══ EXTRACTED TEXT

Examples from Media Computation

Lana Yarosh’s study of our Media Computation data structures class is a case in point.  Lana interviewed seven stdents in the class, analyzed those transcripts, and then developed a survey for the whole class in order to check the generality of her interview claims. One of the interviewed students hated the media content: “I didn’t take this class to learn how to make pretty pictures.” Then in the survey, 11% of all the students agreed with the statement that “Working with media is a waste of time that could be used to learn the material in greater depth.” However 60-70% (different for each statement) agreed with the statement that media made the class more interesting and that they did extra work on at least one assignment in order to make it look “cool.”  That last one is important — extra work means more time on task, which creates more opportunity to learn,

We don’t know the grade distribution of the students in Lana’s study.  Our hypothesis is that the 11% who didn’t like the media were drawn mostly from the top students.  Those are the students who want the content, as quickly as possible and with as few frills as possible.

At Georgia Tech, the teachers of the Media Computation data structures class are under a lot of pressure to reduce the amount of media coverage in the class.  The top students want less media.  Those top students are the ones who become undergraduate teaching assistants (TAs), and those TAs are not keen on the media, so the teacher also has the TA’s pushing for reducing the media content.  Without Lana’s study, the teacher would have no way to know that the majority of students actually like the media content.

Davide Fossati has been studying the Media Computation CS1 class recently.  We know that the Media Computation class has led to reduced failure rates, but we don’t know if it leads to similar learning to our other CS1’s. We have three different CS1’s at Georgia Tech: the Robotics one for CS and Science majors, the MATLAB one for Engineering majors, and the Media Computation one for Liberal Arts, Architecture, Management, and most Computational Media majors.  After the robotics course, CS majors take a course on object-oriented programming in Java.  (I actually designed the Media Computation data structures course to come between the CS1 and the Java course, but almost no student takes that path because of the cost of an extra course.  Design and implementation are different things.)  We can compare the three different CS1’s by looking at performance in that Java course.  That’s not a measure of learning, but it is an equal comparison point — it’s an evaluation measurement, even if it’s not a good assessment measurement.

════
══ PROVIDED RECORDS

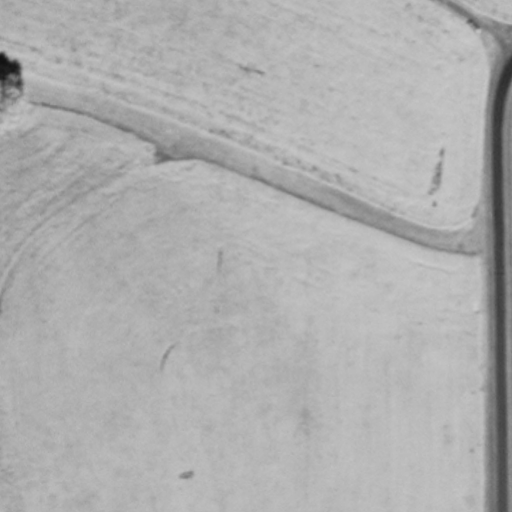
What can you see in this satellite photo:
road: (475, 21)
road: (508, 268)
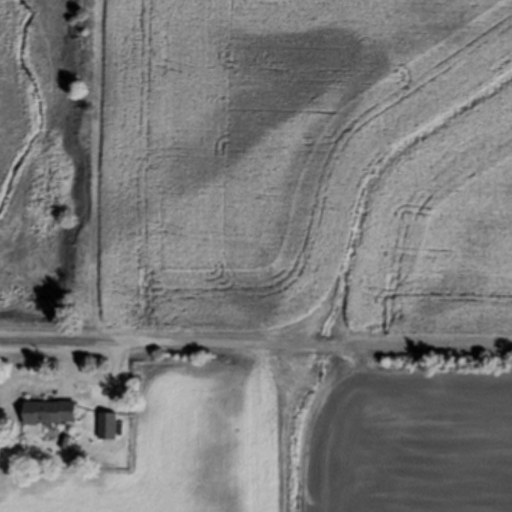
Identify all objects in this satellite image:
road: (57, 339)
road: (313, 344)
building: (52, 410)
building: (108, 424)
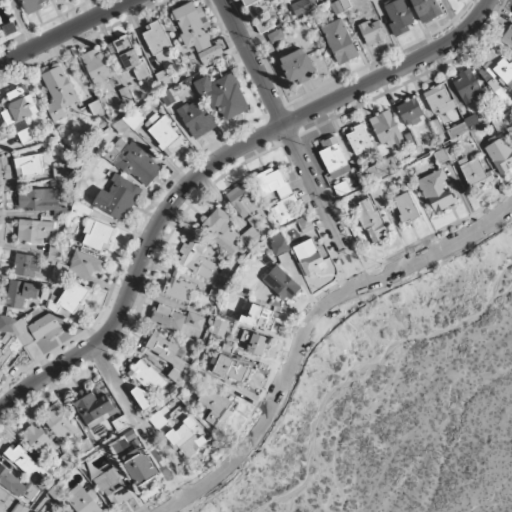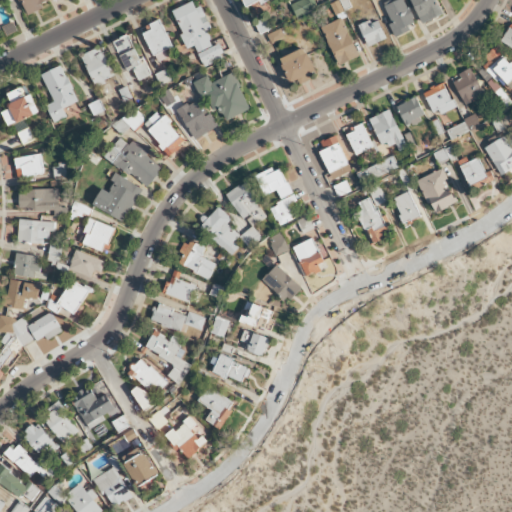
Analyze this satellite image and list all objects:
building: (53, 0)
building: (56, 0)
building: (249, 1)
building: (252, 2)
building: (34, 4)
building: (32, 5)
building: (426, 9)
building: (398, 16)
building: (194, 26)
road: (66, 32)
building: (197, 32)
building: (372, 32)
building: (275, 35)
building: (507, 38)
building: (157, 40)
building: (158, 41)
building: (339, 41)
building: (127, 56)
building: (130, 56)
building: (97, 65)
building: (97, 66)
building: (297, 66)
building: (498, 67)
building: (467, 86)
building: (59, 92)
building: (59, 93)
building: (15, 94)
building: (223, 95)
building: (439, 99)
building: (19, 106)
building: (20, 110)
building: (410, 111)
building: (193, 115)
building: (130, 121)
building: (388, 130)
building: (164, 133)
building: (358, 138)
road: (293, 143)
building: (501, 154)
building: (334, 157)
building: (134, 161)
building: (29, 164)
road: (208, 170)
building: (377, 170)
building: (476, 172)
building: (437, 190)
building: (278, 193)
building: (374, 193)
building: (118, 197)
building: (41, 200)
building: (247, 203)
building: (406, 208)
building: (371, 218)
road: (442, 228)
building: (220, 229)
building: (35, 230)
building: (97, 234)
building: (278, 243)
building: (55, 251)
building: (308, 257)
building: (196, 259)
building: (87, 264)
building: (26, 265)
road: (355, 272)
building: (281, 283)
building: (179, 287)
building: (20, 293)
building: (71, 298)
building: (257, 315)
building: (168, 317)
building: (194, 320)
building: (219, 326)
building: (30, 327)
road: (309, 329)
building: (255, 342)
building: (9, 349)
building: (169, 354)
building: (231, 369)
building: (147, 376)
road: (358, 378)
road: (267, 380)
building: (142, 397)
park: (399, 404)
building: (216, 405)
road: (3, 406)
building: (93, 407)
building: (160, 417)
building: (60, 422)
building: (120, 423)
road: (141, 423)
building: (186, 438)
building: (40, 439)
building: (28, 462)
building: (140, 468)
building: (17, 484)
building: (113, 484)
road: (176, 484)
building: (78, 499)
road: (151, 500)
building: (1, 504)
building: (46, 505)
building: (20, 507)
road: (173, 510)
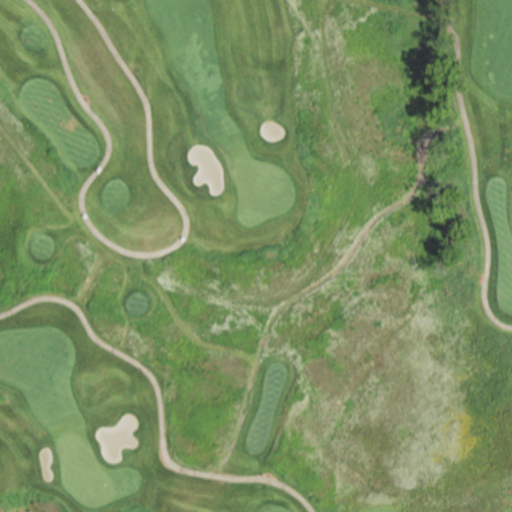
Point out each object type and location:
road: (447, 24)
park: (256, 256)
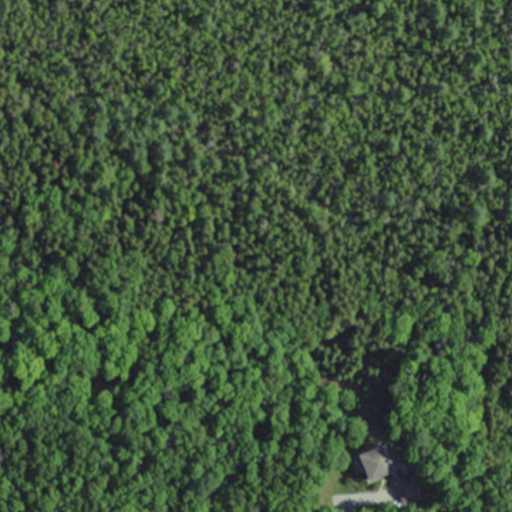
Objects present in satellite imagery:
building: (370, 464)
building: (404, 492)
road: (341, 507)
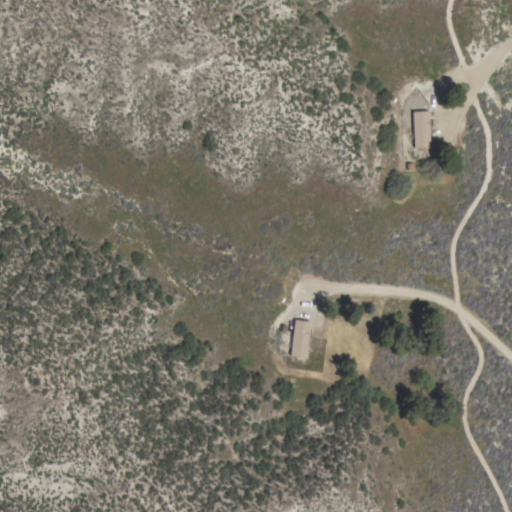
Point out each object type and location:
road: (473, 78)
building: (422, 129)
building: (300, 338)
building: (298, 339)
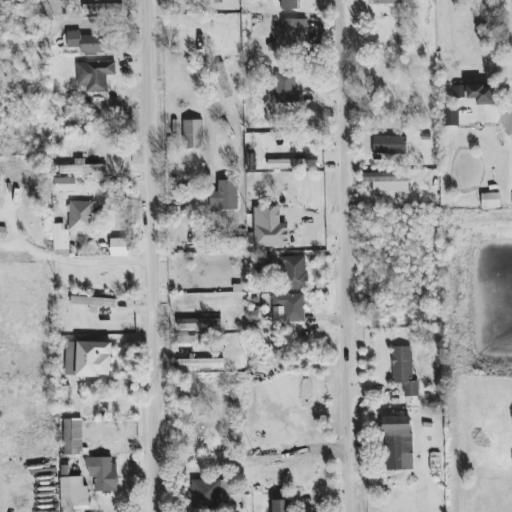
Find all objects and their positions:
building: (216, 1)
building: (388, 1)
building: (102, 8)
building: (293, 33)
building: (88, 43)
building: (95, 75)
building: (285, 87)
road: (508, 88)
building: (481, 94)
building: (451, 117)
building: (193, 134)
building: (390, 145)
building: (225, 156)
building: (287, 163)
building: (82, 168)
building: (385, 177)
building: (0, 178)
building: (221, 183)
building: (64, 184)
building: (19, 187)
building: (490, 200)
building: (81, 216)
building: (269, 227)
building: (61, 239)
building: (121, 247)
road: (155, 255)
road: (350, 255)
road: (68, 261)
building: (293, 272)
building: (93, 302)
building: (292, 307)
building: (199, 324)
building: (88, 359)
building: (200, 363)
building: (404, 370)
building: (73, 436)
building: (398, 443)
road: (298, 451)
building: (102, 472)
building: (73, 492)
building: (210, 494)
building: (281, 505)
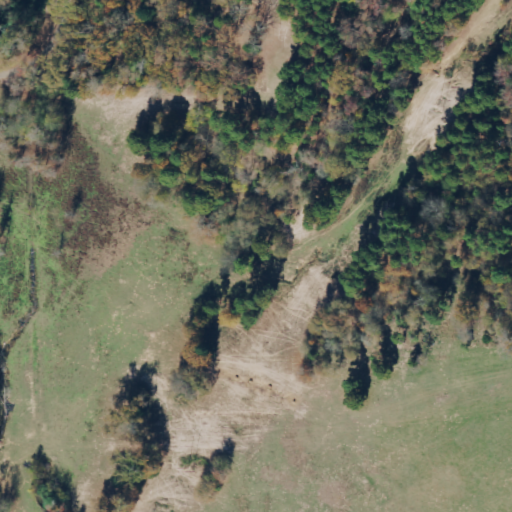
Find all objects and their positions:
road: (49, 52)
power tower: (436, 114)
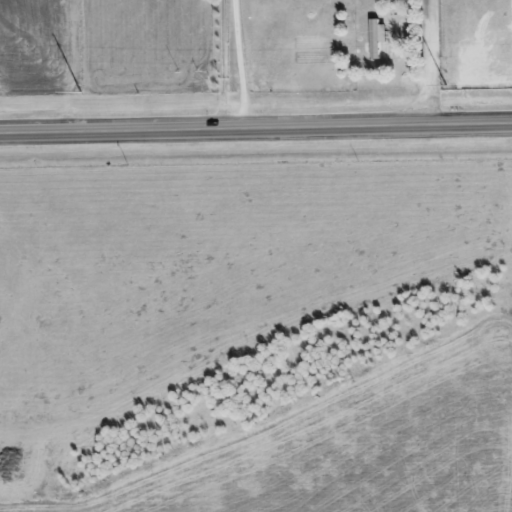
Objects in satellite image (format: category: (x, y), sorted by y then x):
building: (378, 37)
road: (429, 63)
road: (225, 65)
power tower: (450, 89)
power tower: (84, 96)
road: (256, 130)
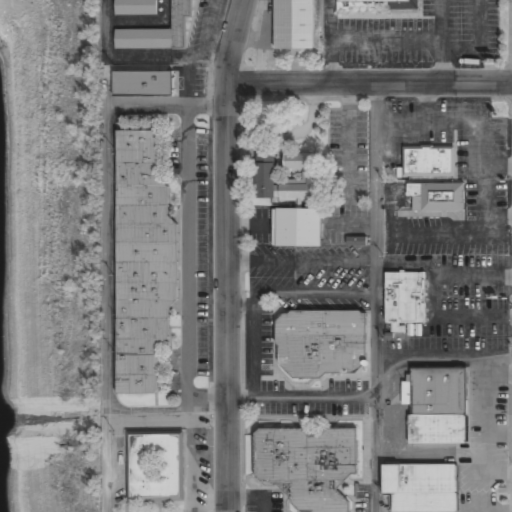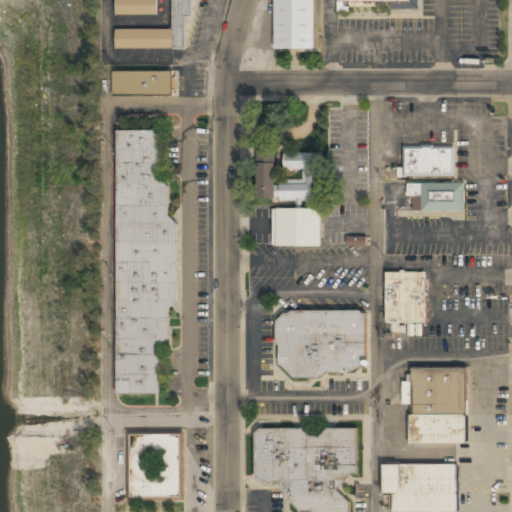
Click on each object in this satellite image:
building: (378, 2)
building: (395, 3)
building: (136, 7)
building: (135, 8)
building: (293, 24)
building: (293, 25)
building: (158, 31)
building: (158, 33)
road: (330, 41)
road: (385, 41)
road: (439, 41)
road: (479, 44)
building: (142, 82)
road: (368, 82)
building: (142, 85)
road: (428, 102)
road: (349, 140)
building: (427, 161)
building: (427, 162)
road: (499, 165)
building: (265, 172)
building: (287, 177)
building: (300, 177)
building: (436, 196)
building: (438, 196)
road: (486, 204)
road: (430, 213)
road: (499, 216)
building: (296, 227)
building: (296, 228)
building: (356, 241)
road: (226, 247)
building: (143, 260)
road: (301, 262)
road: (407, 262)
building: (142, 263)
road: (311, 293)
road: (432, 295)
road: (376, 297)
building: (405, 298)
building: (404, 299)
road: (254, 338)
building: (321, 342)
building: (322, 343)
road: (438, 357)
road: (301, 396)
building: (437, 405)
building: (438, 406)
road: (489, 413)
road: (500, 435)
road: (432, 455)
building: (308, 464)
building: (308, 465)
building: (154, 466)
building: (155, 466)
road: (500, 474)
building: (421, 487)
building: (422, 488)
road: (252, 498)
road: (228, 505)
road: (508, 511)
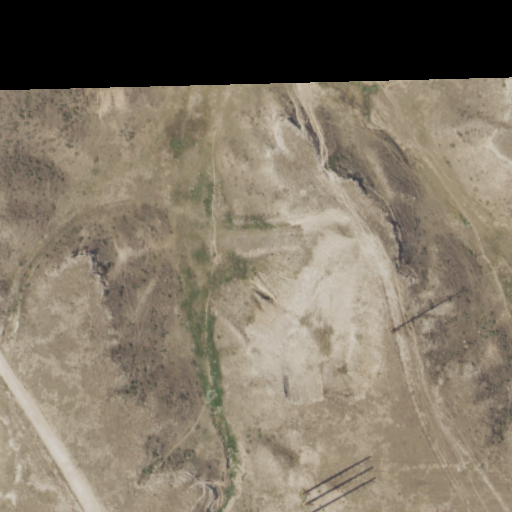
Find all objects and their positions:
road: (27, 49)
power tower: (397, 329)
road: (52, 433)
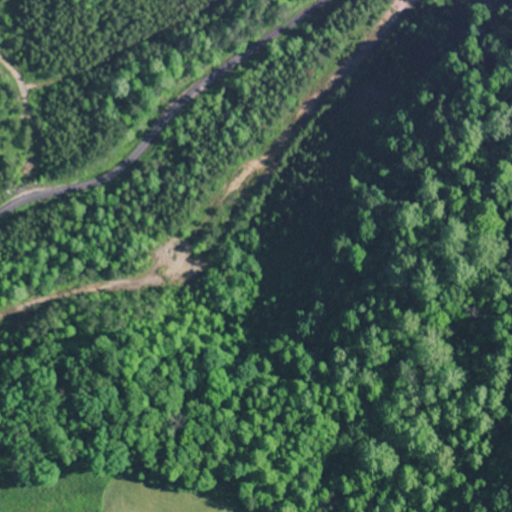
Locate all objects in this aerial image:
road: (163, 117)
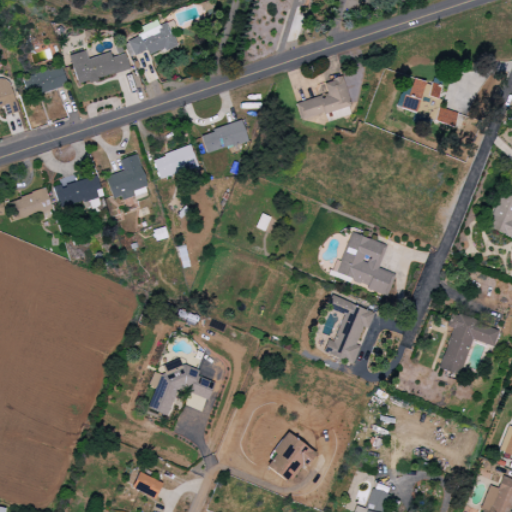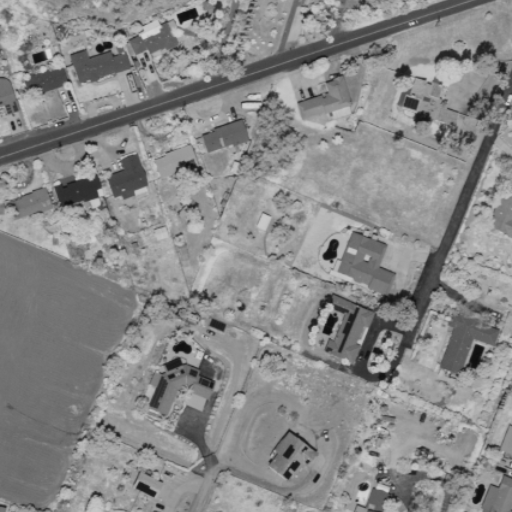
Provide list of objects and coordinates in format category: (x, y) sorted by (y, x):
building: (150, 40)
road: (222, 43)
building: (95, 66)
road: (236, 78)
building: (43, 82)
building: (6, 98)
building: (417, 98)
building: (325, 102)
building: (444, 117)
building: (222, 137)
building: (173, 163)
building: (125, 179)
building: (76, 192)
building: (26, 205)
building: (502, 211)
road: (457, 213)
building: (362, 264)
building: (345, 330)
building: (462, 341)
building: (174, 386)
road: (325, 436)
building: (506, 443)
building: (286, 458)
building: (144, 486)
road: (400, 492)
building: (498, 497)
road: (199, 498)
building: (371, 502)
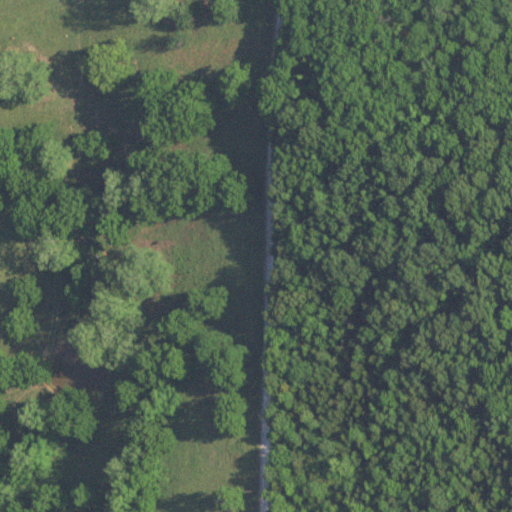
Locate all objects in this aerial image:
road: (274, 255)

════

## TASK LIST
(1) Decide whether each statement agrees with the Media Computation text, answering yes or no and quoting the words of the text that settle it. (a) Lana surveyed the whole class to check the generality of her interview claims. (b) Only 11% of students agreed that media made the class more interesting. (c) Most students take the Media Computation data structures course between CS1 and the Java course.
(2) Update the Media Computation text starting at "At Georgia Tech, the" and ending at "like the media content.", replacing "undergraduate teaching assistants" with "student teaching assistants".

## SOLUTIONS TO EACH TASK
(1)
(a) Yes: "then developed a survey for the whole class in order to check the generality of her interview claims."
(b) No: "However 60-70% (different for each statement) agreed with the statement that media made the class more interesting"
(c) No: "almost no student takes that path because of the cost of an extra course."

(2)
At Georgia Tech, the teachers of the Media Computation data structures class are under a lot of pressure to reduce the amount of media coverage in the class.  The top students want less media.  Those top students are the ones who become student teaching assistants (TAs), and those TAs are not keen on the media, so the teacher also has the TA’s pushing for reducing the media content.  Without Lana’s study, the teacher would have no way to know that the majority of students actually like the media content.